Did you feel frustrated trying to convince a friend or family member to get the COVID-19 vaccine? Or maybe you are that friend or family member and you are tired of people pressuring you to get vaccinated.

While the science is clear that COVID-19 vaccines save lives, starting a productive conversation about vaccination can be difficult. And doctors also experience the same challenge.

We are researchers at UMass Chan Medical School who have risen to this challenge. One of us is an ICU pulmonologist who worked on the front lines in the COVID-19 ICU during the darkest days of the pandemic. And one of us has been studying the patient’s perspective on health and healthcare for many years. To find out the best way for doctors to talk to their patients about vaccinations, we first had to understand what patients were concerned about.

Why people choose (or not) to vaccinate

In April 2020, when vaccines against COVID-19 were still being tested, we asked 1,000 adults in the US about their vaccination schedules and why. About 3 in 10 weren’t sure they would get vaccinated and 1 in 10 planned not to get vaccinated. Both groups cited various reasons for their reluctance, including concerns about the safety and side effects of vaccines, a desire to wait for additional information, a belief that they were not personally at risk, and distrust of the government, the centers for control and disease prevention or vaccinations.

We then conducted another survey in January 2021 when the vaccine was made available to the public, with a new sample of around 1,700 people. The reasons for reluctance to take vaccines hadn’t changed since April 2020. The most common reasons were concerns about vaccine safety, the speed of vaccine development and insufficient testing, and a general distrust of the COVID-19 vaccines.

Additionally, we found that those who wanted to get vaccinated knew more about the transmission of COVID-19, the potential health effects of the disease, and the effectiveness of the vaccine. They were also far more likely to rely on data and statistics to make decisions about their health than those who hesitated to vaccinate.

Doctors can make a difference

If people who don’t want to get vaccinated don’t rely on statistics to make health decisions, what do they rely on?

It turned out that her doctor plays a huge role. Several studies have shown that many people rely on their doctor’s advice when making vaccine decisions.

We tested different approaches that doctors could use to talk to their patients about the COVID-19 vaccine. Although all messages contained statements that the patient was eligible for a safe and effective vaccine, they differed in what the doctor said after this information.

We have found that the most effective message is an explicit recommendation (“I recommend that you receive it”) coupled with a reference to protecting others (“This is the best way to protect those close to you and to keep them healthy ”) was. About 27% of those who got this message were more likely to get vaccinated.

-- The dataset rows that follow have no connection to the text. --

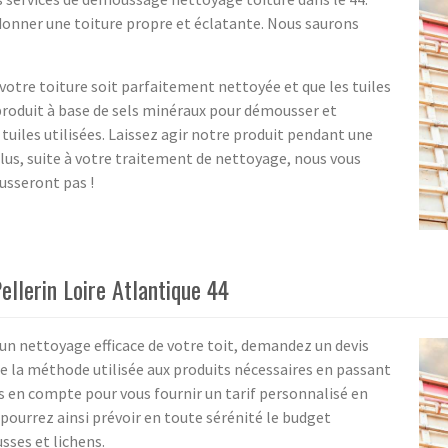
edonner une toiture propre et éclatante. Nous saurons
votre toiture soit parfaitement nettoyée et que les tuiles
produit à base de sels minéraux pour démousser et
 tuiles utilisées. Laissez agir notre produit pendant une
lus, suite à votre traitement de nettoyage, nous vous
usseront pas !
ellerin Loire Atlantique 44
 un nettoyage efficace de votre toit, demandez un devis
 la méthode utilisée aux produits nécessaires en passant
is en compte pour vous fournir un tarif personnalisé en
 pourrez ainsi prévoir en toute sérénité le budget
sses et lichens.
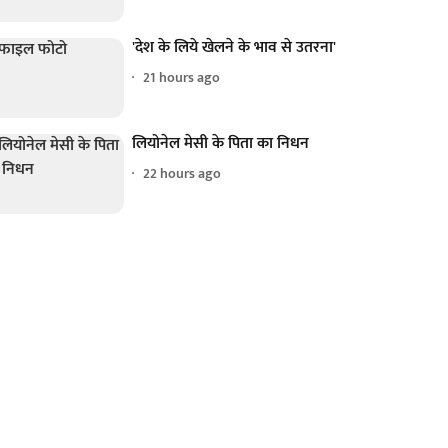
'देश के लिये खेलने के भाव से उतरना'
21 hours ago
लियोनेल मेसी के पिता का निधन
22 hours ago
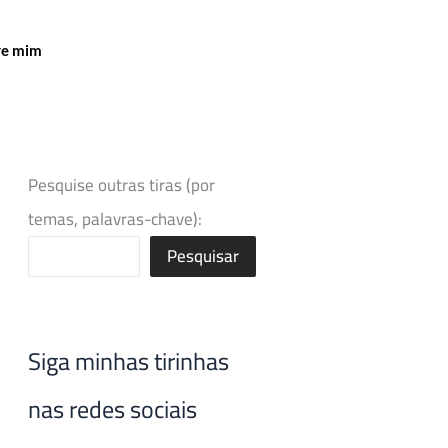
re mim
Pesquise outras tiras (por
temas, palavras-chave):
Pesquisar
Siga minhas tirinhas
nas redes sociais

In comparison, the least effective message was elective or indefinite (“So what do you think?”) – only 13% were more likely to be vaccinated after receiving this message.

When we followed up six months later with people who were initially hesitant, about 33% of the vaccination had been preserved since then. Notably, of those who spoke to their doctor who recommended vaccination directly, 52% were vaccinated, compared with just 11% of those whose doctor did not recommend the vaccine.

Their reasons for vaccination varied. More than half said they wanted to protect others. Others expected a vaccination would be needed or were worried about catching COVID-19.

What can you do?

Getting to the heart of a person’s motivation in order to understand their point of view can be an important step. These results can help you have more effective conversations with family and friends – and even with your own doctor.

If you are vaccinated and want to encourage a friend or family member who doesn’t:

  • Suggest that they speak to their doctor. The COVID-19 vaccines are becoming available in doctor’s offices, making vaccination easier in a familiar environment. Your doctor may also be able to reassure you that you are comfortable with the vaccination.

  • Talk about protecting others. Tell them how good it feels to play a role in reducing the spread of a potentially fatal disease.

  • Talk about protecting yourself. Tell them how liberating it is to feel safe.

If you aren’t vaccinated but are wondering if you:

  • Talk to your doctor. Tell your doctor what you are worried about about a vaccination. Your doctor has up-to-date and accurate information about the COVID-19 vaccines and can answer your questions. You can get vaccinated during your visit. If not, your doctor can provide information on where to get vaccinated.

  • Talk to people who have been vaccinated. Many said they were nervous or afraid to get vaccinated, but when they got their COVID-19 vaccination they felt safe and relieved.

  • Think about how you might feel in different situations. Some people don’t mind taking risks with their own health. Others can imagine what it is like to be in the hospital or on a ventilator for weeks and don’t want to take that risk. And almost everyone would feel terrible if they were responsible for someone who got very sick.

Figuring out how to have a productive conversation about COVID-19 vaccines can be tricky. Looping in your doctor is one way to fill the communication gap.

Kathleen Mazor, Professor of Medicine, UMass Chan Medical School; and Kimberly Fisher, Associate Professor of Pneumology, UMass Chan Medical School

This article was republished by The Conversation under a Creative Commons license. Read the original article.